如何在 Django 的多对多关系中分组？

Question

I am creating a web application with Django and I have some problems using its ORM to make queries. I have these models:

class Country(models.Model):
name = models.CharField(max_length=25)

class Song(models.Model):
title = models.CharField(max_length = 25)
country = models.ForeignKey(Country, on_delete=models.CASCADE, related_name="songs")
ratings = models.ManyToManyField(Country, through='Rating')

class Rating(models.Model):
rating = models.PositiveSmallIntegerField()
country_id = models.ForeignKey(Country, on_delete=models.SET_NULL, null=True)
song_id = models.ForeignKey(Song, on_delete=models.SET_NULL, null=True)

A Country rates many Songs (with ratings 1-10), and a Song can be rated by many Countries, so there's a ManyToMany relationship between these models through the Rating table. I am making a query to get the number of 10 points a Song has received, but I don't know how.

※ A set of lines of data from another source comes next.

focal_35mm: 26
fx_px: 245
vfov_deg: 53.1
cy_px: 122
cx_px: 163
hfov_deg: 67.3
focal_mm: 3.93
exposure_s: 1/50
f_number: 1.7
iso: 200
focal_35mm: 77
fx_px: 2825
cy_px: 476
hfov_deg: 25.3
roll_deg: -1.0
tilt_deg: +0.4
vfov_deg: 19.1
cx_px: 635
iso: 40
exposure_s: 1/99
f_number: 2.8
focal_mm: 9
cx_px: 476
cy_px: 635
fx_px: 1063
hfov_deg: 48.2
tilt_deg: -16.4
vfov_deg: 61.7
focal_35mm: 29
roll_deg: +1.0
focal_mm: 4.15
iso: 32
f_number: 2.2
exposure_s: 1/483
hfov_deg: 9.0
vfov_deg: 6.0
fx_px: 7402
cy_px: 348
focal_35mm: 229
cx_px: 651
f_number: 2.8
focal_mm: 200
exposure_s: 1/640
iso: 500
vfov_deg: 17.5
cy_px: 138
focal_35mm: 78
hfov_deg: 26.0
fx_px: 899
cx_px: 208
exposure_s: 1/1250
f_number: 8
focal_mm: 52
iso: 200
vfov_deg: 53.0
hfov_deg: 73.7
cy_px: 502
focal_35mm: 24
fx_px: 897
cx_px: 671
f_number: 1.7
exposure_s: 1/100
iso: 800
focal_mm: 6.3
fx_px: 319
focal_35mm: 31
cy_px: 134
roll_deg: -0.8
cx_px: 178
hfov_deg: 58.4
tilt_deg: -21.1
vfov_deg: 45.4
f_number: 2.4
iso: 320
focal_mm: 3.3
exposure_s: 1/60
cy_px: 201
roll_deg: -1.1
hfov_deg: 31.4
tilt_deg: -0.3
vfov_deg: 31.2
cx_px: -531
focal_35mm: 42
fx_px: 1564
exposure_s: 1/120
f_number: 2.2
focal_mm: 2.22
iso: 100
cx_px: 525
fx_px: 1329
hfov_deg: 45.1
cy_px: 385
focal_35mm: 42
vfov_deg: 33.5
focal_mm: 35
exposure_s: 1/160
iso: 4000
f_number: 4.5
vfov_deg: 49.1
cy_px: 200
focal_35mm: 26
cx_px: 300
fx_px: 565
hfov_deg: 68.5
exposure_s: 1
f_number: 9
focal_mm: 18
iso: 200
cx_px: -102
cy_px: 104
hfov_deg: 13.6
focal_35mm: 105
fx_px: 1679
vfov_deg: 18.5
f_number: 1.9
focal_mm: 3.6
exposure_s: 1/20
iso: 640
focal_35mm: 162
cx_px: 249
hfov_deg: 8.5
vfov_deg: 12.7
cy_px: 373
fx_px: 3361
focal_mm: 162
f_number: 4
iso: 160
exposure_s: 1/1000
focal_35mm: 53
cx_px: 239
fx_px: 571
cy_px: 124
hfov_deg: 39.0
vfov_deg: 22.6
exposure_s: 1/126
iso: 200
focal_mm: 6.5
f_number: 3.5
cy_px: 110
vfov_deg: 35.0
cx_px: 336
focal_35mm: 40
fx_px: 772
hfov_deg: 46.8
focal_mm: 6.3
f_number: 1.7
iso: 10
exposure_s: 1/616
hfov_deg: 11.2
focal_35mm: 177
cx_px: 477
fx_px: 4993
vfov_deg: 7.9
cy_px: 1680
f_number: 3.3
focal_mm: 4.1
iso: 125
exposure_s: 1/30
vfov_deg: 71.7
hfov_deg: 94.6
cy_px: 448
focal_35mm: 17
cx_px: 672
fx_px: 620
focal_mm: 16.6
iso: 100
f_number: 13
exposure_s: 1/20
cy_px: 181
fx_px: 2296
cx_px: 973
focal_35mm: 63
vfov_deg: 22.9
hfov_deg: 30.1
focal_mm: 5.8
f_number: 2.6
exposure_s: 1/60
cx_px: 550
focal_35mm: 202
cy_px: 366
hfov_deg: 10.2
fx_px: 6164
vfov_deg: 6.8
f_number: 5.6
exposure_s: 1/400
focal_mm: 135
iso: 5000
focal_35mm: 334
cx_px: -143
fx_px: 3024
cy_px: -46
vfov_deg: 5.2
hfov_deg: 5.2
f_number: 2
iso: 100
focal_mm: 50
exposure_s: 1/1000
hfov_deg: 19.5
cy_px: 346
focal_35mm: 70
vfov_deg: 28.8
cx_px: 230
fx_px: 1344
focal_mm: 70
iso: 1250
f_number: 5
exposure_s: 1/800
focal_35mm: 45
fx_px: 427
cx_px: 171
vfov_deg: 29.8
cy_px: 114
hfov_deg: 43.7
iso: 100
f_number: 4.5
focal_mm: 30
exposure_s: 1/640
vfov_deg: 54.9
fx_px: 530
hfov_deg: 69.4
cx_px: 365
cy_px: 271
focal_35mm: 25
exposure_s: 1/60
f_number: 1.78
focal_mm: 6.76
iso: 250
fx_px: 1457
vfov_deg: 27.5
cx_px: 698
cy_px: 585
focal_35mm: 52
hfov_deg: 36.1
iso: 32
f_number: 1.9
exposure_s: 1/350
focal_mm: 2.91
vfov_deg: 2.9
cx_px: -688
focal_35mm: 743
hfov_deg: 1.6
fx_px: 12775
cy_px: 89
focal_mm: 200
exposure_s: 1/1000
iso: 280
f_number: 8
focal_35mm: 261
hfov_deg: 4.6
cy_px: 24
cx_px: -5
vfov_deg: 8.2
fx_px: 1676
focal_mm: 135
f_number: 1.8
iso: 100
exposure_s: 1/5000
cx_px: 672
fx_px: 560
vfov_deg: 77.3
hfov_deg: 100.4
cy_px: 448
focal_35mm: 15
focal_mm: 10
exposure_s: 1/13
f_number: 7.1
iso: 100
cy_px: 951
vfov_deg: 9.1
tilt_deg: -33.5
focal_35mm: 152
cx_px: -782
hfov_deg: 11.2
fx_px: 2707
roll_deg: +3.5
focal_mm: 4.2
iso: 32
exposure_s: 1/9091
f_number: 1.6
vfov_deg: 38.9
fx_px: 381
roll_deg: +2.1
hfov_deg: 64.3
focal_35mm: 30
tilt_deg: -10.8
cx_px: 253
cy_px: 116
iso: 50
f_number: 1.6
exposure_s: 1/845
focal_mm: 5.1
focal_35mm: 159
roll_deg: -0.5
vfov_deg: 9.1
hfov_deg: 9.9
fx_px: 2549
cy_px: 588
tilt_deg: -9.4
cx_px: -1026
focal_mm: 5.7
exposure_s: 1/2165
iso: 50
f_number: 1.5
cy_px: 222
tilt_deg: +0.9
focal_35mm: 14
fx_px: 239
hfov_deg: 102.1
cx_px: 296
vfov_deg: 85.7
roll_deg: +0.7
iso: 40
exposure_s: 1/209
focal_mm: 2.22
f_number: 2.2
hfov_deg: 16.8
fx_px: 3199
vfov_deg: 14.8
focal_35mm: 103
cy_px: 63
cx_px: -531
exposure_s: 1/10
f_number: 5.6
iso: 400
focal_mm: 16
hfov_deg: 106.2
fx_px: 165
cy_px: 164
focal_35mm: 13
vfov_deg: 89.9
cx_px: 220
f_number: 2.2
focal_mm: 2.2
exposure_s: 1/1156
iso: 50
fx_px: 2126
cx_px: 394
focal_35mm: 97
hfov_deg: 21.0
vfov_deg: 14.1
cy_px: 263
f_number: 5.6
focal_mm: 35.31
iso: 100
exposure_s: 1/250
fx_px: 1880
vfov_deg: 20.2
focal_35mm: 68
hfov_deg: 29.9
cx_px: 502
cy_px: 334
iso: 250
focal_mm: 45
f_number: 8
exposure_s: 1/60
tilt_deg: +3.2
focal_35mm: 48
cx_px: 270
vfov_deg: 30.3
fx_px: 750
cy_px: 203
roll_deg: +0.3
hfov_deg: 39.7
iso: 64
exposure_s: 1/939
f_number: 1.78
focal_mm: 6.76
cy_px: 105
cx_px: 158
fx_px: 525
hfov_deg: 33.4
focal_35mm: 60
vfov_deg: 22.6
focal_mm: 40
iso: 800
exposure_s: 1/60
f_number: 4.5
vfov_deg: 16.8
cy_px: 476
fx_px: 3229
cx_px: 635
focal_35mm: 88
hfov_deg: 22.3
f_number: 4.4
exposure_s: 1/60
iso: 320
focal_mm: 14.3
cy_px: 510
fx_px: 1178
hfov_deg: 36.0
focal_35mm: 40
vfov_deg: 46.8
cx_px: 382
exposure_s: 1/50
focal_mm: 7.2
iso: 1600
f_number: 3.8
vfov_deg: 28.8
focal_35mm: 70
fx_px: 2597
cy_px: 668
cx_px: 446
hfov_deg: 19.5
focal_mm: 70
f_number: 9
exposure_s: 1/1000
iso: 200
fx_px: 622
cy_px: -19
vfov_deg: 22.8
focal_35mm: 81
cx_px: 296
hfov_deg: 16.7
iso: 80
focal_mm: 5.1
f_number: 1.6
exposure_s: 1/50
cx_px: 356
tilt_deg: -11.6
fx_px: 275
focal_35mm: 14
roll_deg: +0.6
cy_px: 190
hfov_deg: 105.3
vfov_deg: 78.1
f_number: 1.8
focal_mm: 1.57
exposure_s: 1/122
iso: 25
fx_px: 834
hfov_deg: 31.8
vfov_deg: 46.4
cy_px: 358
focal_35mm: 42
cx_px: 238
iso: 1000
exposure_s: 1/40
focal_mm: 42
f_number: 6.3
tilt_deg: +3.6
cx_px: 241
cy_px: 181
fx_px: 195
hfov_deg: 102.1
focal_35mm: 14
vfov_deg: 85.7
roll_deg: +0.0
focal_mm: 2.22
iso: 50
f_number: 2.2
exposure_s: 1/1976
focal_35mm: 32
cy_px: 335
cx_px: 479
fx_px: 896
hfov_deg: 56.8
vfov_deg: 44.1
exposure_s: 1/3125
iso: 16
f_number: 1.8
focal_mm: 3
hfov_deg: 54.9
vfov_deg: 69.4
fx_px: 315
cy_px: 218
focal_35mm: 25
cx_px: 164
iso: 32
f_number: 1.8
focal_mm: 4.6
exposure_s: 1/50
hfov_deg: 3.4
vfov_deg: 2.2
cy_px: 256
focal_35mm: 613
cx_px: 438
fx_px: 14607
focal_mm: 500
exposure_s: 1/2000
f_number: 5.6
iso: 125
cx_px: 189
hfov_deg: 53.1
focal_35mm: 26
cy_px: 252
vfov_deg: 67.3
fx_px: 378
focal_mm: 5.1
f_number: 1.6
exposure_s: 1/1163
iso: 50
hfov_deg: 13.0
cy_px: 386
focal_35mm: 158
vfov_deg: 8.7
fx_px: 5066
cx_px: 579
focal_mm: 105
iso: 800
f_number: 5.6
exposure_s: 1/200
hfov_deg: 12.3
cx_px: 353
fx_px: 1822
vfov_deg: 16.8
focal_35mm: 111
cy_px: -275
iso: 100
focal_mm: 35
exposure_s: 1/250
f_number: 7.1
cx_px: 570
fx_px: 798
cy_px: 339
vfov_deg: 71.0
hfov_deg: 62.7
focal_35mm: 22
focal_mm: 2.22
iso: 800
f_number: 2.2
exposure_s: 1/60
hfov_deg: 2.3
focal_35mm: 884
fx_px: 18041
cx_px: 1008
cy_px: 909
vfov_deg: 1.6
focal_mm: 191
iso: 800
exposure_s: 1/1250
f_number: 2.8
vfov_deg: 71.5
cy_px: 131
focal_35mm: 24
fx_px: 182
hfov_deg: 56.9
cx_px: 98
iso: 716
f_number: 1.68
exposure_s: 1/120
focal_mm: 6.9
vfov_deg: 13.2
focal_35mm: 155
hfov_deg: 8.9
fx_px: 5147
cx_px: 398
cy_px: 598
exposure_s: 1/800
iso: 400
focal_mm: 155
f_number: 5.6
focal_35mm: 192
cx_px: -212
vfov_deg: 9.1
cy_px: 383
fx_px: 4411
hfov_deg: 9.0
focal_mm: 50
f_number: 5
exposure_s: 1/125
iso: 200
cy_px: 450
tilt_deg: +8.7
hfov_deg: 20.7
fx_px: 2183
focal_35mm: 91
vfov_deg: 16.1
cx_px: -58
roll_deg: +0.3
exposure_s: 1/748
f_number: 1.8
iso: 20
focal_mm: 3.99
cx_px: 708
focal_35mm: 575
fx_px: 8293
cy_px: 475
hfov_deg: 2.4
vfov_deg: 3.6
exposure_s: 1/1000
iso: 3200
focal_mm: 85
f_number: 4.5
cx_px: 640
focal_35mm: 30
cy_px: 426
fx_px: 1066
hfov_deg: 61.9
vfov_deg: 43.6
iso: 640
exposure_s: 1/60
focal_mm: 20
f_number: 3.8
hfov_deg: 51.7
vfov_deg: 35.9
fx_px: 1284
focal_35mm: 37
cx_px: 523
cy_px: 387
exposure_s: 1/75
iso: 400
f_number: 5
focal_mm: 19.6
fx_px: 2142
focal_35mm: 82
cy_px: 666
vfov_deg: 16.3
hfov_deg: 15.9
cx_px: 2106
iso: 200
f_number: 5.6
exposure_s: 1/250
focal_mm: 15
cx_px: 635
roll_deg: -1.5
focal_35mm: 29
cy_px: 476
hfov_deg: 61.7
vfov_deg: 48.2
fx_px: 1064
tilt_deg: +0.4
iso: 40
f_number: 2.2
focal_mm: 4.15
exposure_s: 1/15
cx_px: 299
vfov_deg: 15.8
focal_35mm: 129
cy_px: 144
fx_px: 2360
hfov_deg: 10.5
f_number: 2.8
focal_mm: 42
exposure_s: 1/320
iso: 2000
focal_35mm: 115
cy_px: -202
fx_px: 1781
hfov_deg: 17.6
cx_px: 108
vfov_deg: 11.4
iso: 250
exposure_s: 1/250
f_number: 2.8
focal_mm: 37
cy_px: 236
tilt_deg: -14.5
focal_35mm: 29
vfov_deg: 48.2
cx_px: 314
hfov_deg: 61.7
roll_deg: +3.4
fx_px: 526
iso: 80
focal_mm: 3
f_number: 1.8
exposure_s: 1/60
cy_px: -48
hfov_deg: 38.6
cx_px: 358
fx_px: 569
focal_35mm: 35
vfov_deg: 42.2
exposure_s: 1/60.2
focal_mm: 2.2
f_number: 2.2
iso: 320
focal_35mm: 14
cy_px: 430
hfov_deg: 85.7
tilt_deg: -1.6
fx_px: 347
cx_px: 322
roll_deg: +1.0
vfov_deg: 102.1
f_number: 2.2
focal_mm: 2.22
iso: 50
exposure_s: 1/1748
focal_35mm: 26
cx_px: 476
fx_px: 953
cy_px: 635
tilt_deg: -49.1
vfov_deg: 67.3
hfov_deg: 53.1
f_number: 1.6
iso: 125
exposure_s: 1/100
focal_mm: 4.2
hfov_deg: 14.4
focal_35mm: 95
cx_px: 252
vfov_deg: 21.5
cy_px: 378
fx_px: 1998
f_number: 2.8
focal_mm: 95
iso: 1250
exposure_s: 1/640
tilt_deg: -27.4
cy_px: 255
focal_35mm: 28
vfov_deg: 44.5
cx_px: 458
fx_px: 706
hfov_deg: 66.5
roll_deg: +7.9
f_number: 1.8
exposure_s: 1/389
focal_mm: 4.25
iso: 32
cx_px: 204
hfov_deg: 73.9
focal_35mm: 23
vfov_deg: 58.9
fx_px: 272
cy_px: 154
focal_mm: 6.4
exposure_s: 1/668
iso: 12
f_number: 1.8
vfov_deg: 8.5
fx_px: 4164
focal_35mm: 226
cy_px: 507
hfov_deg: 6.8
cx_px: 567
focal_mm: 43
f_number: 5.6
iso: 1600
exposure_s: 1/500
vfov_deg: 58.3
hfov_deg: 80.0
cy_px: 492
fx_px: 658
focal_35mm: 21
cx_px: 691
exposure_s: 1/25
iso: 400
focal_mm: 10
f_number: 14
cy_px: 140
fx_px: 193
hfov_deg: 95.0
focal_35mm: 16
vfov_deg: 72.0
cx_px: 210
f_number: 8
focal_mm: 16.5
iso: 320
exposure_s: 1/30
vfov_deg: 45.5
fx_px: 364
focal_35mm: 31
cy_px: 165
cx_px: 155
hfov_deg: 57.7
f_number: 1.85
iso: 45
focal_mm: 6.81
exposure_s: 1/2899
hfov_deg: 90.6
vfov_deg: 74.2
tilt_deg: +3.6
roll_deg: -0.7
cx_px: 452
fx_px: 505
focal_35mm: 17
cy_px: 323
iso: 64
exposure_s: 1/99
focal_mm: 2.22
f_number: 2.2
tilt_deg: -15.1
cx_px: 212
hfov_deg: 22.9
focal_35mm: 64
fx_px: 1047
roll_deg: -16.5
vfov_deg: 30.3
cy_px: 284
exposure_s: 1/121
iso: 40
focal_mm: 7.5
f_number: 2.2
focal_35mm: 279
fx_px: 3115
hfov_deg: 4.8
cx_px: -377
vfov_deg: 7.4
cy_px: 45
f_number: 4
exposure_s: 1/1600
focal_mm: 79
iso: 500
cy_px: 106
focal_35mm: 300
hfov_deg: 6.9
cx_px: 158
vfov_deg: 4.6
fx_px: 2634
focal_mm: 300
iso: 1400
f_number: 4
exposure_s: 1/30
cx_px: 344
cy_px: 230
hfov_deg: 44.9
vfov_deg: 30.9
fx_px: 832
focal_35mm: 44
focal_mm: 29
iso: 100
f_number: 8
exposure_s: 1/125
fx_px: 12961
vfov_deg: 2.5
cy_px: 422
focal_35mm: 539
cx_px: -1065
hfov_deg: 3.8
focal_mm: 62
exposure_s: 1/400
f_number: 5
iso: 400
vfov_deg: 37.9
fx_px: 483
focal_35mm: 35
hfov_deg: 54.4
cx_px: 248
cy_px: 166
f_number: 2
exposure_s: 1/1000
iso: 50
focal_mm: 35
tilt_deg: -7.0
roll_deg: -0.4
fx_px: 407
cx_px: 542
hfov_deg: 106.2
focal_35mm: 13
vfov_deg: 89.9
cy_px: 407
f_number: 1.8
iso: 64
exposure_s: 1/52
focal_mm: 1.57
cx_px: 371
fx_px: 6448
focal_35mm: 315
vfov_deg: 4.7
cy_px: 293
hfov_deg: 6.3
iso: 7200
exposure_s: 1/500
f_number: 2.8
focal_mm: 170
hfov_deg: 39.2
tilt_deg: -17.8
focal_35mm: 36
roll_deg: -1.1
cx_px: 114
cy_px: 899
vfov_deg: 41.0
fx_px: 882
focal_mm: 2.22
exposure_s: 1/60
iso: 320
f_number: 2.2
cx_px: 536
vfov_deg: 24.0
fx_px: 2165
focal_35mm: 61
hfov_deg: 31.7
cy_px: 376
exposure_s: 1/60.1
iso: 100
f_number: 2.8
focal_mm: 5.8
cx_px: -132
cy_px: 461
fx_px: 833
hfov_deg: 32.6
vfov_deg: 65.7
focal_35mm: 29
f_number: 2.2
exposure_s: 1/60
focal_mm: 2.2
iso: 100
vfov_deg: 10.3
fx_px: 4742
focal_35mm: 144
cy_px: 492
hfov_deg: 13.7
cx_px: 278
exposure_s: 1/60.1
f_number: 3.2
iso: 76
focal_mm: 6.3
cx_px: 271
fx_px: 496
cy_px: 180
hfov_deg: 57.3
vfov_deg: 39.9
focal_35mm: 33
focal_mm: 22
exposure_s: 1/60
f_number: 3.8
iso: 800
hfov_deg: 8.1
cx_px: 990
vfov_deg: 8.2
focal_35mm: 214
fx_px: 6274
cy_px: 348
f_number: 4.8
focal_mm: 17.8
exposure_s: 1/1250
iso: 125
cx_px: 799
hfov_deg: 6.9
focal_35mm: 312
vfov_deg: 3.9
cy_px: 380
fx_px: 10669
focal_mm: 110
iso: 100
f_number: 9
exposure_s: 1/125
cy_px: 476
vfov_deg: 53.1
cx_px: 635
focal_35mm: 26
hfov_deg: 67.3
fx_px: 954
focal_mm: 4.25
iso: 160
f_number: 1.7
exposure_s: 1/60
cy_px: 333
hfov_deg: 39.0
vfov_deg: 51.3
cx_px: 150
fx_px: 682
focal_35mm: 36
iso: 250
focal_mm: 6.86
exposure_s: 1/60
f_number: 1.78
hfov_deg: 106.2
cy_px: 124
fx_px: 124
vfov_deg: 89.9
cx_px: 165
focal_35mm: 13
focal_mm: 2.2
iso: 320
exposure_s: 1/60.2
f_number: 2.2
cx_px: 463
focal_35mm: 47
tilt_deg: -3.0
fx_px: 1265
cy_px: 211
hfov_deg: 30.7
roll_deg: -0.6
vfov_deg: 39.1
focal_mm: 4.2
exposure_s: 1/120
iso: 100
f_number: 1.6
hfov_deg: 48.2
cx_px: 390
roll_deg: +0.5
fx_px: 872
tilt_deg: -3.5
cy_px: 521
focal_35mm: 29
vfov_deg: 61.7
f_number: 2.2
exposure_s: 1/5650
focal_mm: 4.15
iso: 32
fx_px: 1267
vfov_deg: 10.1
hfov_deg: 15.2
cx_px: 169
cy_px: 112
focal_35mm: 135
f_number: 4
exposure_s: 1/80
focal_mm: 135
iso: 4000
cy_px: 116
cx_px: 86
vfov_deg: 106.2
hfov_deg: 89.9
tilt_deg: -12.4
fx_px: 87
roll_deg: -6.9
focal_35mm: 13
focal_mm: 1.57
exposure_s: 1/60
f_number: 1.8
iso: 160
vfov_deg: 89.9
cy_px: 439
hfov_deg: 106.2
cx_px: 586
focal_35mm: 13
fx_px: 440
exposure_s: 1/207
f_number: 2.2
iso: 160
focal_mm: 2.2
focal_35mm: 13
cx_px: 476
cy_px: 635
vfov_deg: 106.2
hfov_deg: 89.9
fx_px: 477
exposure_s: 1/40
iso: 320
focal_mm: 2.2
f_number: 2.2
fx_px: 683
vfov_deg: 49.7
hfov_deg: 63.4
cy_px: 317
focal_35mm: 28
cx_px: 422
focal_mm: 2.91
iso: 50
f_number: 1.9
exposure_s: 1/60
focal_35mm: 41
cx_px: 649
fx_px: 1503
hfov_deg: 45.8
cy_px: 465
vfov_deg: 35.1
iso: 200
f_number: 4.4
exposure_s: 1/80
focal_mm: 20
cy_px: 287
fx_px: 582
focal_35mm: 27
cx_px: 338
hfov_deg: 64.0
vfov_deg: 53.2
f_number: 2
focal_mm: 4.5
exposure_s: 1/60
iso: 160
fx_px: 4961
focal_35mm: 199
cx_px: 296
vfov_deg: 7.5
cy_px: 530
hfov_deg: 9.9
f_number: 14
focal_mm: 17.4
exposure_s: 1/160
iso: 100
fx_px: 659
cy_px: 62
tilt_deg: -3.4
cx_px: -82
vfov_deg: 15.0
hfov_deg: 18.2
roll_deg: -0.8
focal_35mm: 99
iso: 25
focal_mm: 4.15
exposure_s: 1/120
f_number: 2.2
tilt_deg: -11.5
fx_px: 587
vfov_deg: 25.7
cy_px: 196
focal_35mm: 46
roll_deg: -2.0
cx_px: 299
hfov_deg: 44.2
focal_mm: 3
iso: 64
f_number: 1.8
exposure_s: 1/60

To do that, I tried this query:

result = Rating.objects.filter(rating=10).values('song_id').annotate(ten_points = Count('rating'))

I read Django documentation and I understood that values() method is like group by clause in SQL, but it doesn't work because this query returns a queryset of dictionaries like this:

<QuerySet [{'song_id': 1, 'ten_points': 1}, {'song_id': 2, 'ten_points': 1}, {'song_id': 2, 'ten_points': 1}, {'song_id': 3, 'ten_points': 1}, {'song_id': 3, 'ten_points': 1} 

Why am I getting different dictionaries with the same key and value 1, instead of a dictionary with the key and the value the total number of ten points?

Answer 1

You need to use .order_by(…) to force grouping, so:

result = Rating.objects.filter(rating=10).values(
    'song_id'
).annotate(ten_points=Count('rating')).order_by('song_id')

But in this specific case, it might make more sense to annotate the Song s:

Song.objects.filter(
    rating__rating=10
).annotate(
    ten_points=Count('rating')
)

This will only include Song s that have at least one Rating record with rating=10 . If you want to annotate all Song s, you can use:

from django.db.models import Q

Song.objects.annotate(
    ten_points=Count('rating', filter=Q(rating__rating=10))
)